___ DATA FOR REVIEW

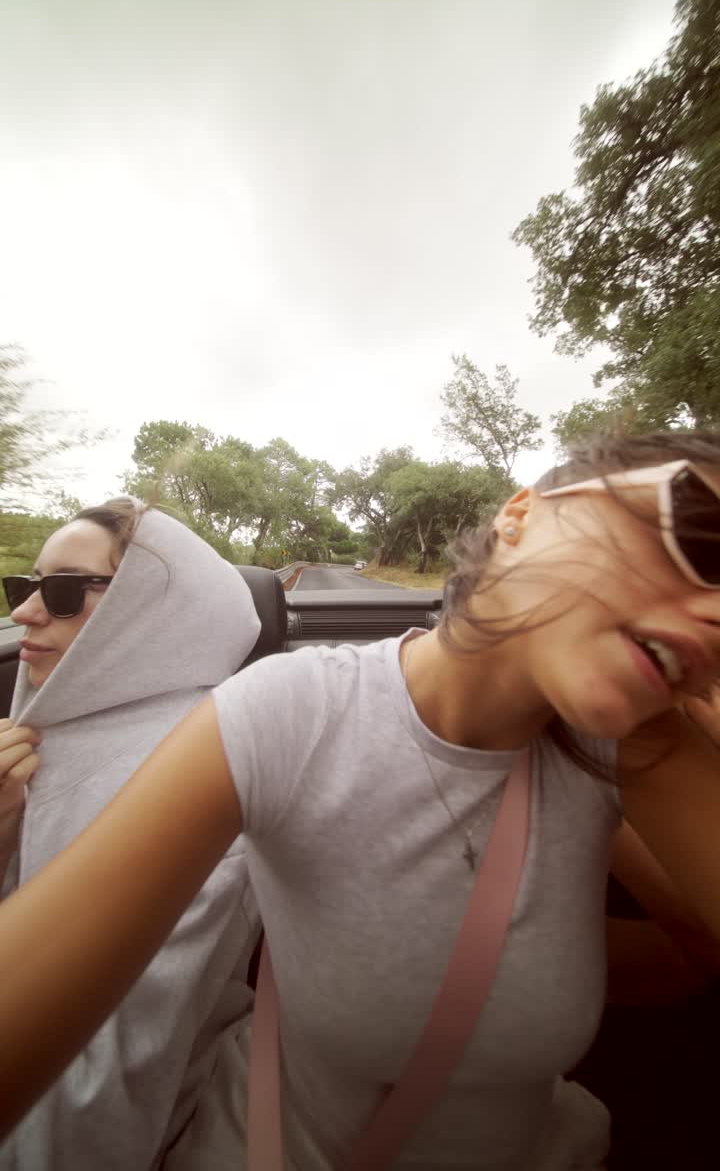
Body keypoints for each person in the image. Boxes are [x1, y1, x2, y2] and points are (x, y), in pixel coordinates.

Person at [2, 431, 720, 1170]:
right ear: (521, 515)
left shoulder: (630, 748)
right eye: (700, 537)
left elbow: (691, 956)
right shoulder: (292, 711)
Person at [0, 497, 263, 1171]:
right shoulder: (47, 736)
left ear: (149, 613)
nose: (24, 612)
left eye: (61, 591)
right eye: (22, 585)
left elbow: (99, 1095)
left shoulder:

______

* EXERCISE DESCRIPTION: Wherever "shoulder" turns up in the records, copy the whole line.

* ANSWER TO THIS EXERCISE:
left shoulder: (630, 748)
right shoulder: (292, 711)
right shoulder: (47, 736)
left shoulder:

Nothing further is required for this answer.